The phrase in question is “there is no magic money tree”; and it is used with an almost clockwork regularity by those who oppose proposals like those contained in the current Labour manifesto. Free school lunches? No magic money tree. Free university tuition? No magic money tree. A properly funded NHS, or more generous disability benefits? No magic money tree. And so it goes on, in a litany of meanness and misery firmly based on the assumption that there is a finite amount of money in government coffers, and that to spend it in one place is automatically to take it from another.
And that might, I suppose, have been true, in the days when kings gathered taxes in gold pieces, and kept them in a chest. As Amber Rudd must very well know, though, the phrase when applied to the funds of a modern government is simply a lie. Sovereign governments with their own currency do have a “magic money tree”, in the shape of their ability both to borrow, and to issue as much currency as they please; and they use it all the time, to fund the kinds of spending they actually want to undertake.
So in the Labour manifesto issued last month, Jeremy Corbyn and his party say that they will spend something like an additional £50 billion a year on Britain’s struggling public services - notably education, health and social care. This is a lot of money, no question. It would raise total UK public spending by about 6.5 per cent, and would increase public-sector activity to perhaps 45 per cent of Britain’s gross domestic product, still quite low by west European standards, but higher than of late.
Yet the sums involved are not so huge as to be unthinkable or unachievable; on the contrary, a glance back through UK spending history shows that when it comes to “national security”, sums on this scale can be raised and spent without any mention of the “magic money tree” at all. In 2008, for example, the British government spent £137 billion within a few weeks on the rescue operation to save our principal banks from the consequences of their own greed and folly. Over the first decade of this century, the UK spent more than £20 billion on its unsuccessful and bloody wars in Afghanistan and Iraq.
And between 2009 and 2012, the Bank of England issued an eye-watering £375 billion of extra cash in what is politely known as “quantitative easing”. Even at the time, experts could be heard arguing that this newly-printed money would have a more helpful impact on the British economy if it was simply dropped from an aeroplane on to Britain’s poorer communities, helping the hard-pressed people there to exercise their pent-up demand for new shoes or washing machines or holiday breaks.
Yet instead, it seems it was mainly used to prop up the banking system, and help it rebuild its balances. While real wages fell into their longest decline in more than a century, £375 billion of new government money, over four years, was used not to change the system, or rebalance the British economy, or reinvest in our grassroots public services, but to keep things exactly as they were.
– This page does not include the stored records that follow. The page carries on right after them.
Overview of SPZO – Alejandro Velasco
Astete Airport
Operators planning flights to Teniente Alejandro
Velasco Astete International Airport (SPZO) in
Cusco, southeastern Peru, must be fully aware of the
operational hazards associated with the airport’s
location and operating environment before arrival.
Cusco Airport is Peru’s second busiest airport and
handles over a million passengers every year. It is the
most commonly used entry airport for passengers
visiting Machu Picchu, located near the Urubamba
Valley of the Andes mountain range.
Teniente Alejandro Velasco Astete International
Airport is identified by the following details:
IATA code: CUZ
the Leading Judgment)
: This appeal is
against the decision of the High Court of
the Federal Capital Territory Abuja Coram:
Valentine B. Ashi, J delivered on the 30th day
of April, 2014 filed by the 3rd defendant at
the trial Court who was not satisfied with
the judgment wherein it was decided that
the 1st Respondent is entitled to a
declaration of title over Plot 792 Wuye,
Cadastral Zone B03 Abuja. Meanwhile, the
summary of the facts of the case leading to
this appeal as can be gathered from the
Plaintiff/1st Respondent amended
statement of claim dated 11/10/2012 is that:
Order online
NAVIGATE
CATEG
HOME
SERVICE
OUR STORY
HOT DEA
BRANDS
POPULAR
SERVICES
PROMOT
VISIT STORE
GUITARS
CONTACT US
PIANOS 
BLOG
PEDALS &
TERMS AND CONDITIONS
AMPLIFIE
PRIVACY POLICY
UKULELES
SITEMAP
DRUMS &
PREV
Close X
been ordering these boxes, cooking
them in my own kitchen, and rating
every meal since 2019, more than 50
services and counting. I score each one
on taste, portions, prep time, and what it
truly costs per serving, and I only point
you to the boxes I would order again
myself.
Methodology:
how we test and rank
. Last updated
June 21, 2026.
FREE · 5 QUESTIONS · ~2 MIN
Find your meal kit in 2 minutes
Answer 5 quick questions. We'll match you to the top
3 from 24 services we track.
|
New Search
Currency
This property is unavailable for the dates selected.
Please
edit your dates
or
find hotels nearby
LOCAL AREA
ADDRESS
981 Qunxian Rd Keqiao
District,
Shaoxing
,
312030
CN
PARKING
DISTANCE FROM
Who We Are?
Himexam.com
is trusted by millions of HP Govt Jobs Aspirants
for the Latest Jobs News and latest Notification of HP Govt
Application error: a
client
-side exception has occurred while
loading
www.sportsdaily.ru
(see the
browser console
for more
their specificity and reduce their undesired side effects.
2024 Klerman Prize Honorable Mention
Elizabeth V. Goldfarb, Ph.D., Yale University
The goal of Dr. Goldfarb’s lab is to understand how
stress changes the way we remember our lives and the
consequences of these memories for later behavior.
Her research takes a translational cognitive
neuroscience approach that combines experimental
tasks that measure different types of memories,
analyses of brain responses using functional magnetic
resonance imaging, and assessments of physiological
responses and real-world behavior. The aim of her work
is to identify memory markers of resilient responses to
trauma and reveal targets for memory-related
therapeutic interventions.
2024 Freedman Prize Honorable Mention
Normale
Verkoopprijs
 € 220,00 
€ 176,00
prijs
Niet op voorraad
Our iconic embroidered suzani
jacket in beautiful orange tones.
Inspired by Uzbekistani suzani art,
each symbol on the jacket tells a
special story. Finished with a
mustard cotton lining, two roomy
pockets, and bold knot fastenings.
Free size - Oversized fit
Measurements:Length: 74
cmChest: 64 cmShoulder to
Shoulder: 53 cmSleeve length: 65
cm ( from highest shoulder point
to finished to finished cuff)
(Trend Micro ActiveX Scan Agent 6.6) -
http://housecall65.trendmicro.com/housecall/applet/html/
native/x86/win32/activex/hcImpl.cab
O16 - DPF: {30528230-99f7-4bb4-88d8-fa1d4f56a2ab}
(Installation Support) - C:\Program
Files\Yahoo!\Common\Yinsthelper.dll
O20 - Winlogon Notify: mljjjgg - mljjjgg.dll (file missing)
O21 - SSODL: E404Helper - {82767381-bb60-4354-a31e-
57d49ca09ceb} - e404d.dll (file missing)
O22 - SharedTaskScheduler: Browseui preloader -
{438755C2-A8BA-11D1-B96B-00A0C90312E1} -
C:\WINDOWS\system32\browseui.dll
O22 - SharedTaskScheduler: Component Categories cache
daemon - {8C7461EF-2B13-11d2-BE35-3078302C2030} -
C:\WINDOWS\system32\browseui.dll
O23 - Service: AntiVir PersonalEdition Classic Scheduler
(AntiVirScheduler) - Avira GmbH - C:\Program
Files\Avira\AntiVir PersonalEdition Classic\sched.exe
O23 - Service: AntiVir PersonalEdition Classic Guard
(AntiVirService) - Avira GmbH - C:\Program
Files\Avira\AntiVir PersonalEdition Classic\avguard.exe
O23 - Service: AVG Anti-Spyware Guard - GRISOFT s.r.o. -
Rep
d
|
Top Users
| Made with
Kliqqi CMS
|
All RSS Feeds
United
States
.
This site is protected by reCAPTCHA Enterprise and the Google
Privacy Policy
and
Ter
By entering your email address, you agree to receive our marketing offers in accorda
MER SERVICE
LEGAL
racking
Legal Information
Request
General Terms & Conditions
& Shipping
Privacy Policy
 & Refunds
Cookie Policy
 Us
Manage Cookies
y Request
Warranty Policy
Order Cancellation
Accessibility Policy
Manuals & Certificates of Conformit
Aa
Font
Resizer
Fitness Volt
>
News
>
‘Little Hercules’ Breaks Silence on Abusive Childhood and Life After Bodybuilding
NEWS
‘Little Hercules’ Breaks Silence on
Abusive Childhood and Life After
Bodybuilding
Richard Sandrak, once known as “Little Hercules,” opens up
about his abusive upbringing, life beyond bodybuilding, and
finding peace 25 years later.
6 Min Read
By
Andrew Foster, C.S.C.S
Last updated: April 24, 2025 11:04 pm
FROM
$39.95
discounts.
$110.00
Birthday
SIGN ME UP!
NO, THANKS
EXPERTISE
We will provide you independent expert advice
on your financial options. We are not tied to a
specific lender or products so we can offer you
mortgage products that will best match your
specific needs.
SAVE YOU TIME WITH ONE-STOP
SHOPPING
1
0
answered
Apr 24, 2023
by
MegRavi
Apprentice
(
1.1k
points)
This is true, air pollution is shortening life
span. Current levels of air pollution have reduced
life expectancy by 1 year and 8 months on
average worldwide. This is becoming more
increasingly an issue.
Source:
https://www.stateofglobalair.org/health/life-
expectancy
And you do not have to be a genius, in the world of arithmetic, to work out that that is a larger sum, per year, than Jeremy Corbyn now wants to spend on ordinary British people, and the basic public goods that keep a country physically and phsychologically healthy, and ready to meet future challenges. If we look around us, here in northern Europe, we can see that the countries that invest most in their people and their well-being are the ones with the strongest economies, and the most persuasive sense of their own future; the low-tax, low-spend model is for sleazy elected dictatorships, declining great powers, and offshore tax-havens with small populations.
So what is it, in British politics, that makes us shout “no magic money tree” whenever an anti-austerity politician points out this common-sense truth? We never say it when we go to war, we never say it when we buy arms; but the sight of politicians seeking to lavish some cash and some tender loving care on the ordinary people of Britain is enough to provoke this instant response of negativity and meanness, and this sudden false reduction of government finance to something like a household account.
I guess it might be sheer pain that triggers this reaction; I’ve had it tough, why should people in the future have it any better? It might be a genuine failure to understand how government finance works, eagerly encouraged by right-wing politicians; Margaret Thatcher pioneered the “household budget” fib, and it has played well ever since. It might be genuine conviction, of the Dickensian Gradgrind sort, that the world is harsh, unyielding place, and that government policy should always reflect that truth, whether it needs to or not.
If politics is to matter at all, though, sometimes it has to be an act of love, rather than of managerial bean-counting, combined with cringeing fear of those who are mightier than governments. To what seems like the surprise of the entire British people, this general election is shaping up into a pretty memorable battle between the forces of loving kindness, which would offer some care and investment to us after years of austerity, and the forces of mean-minded miserabilism, which would keep bearing down on the austerity button, while yelling about how Brexit will make us great. And while British voters - well trained in economic masochism - will most likely choose misery in the end, the sound of that costed cry of hope, among so much unnecessary pain, is still likely to change the shape of our island politics, for good.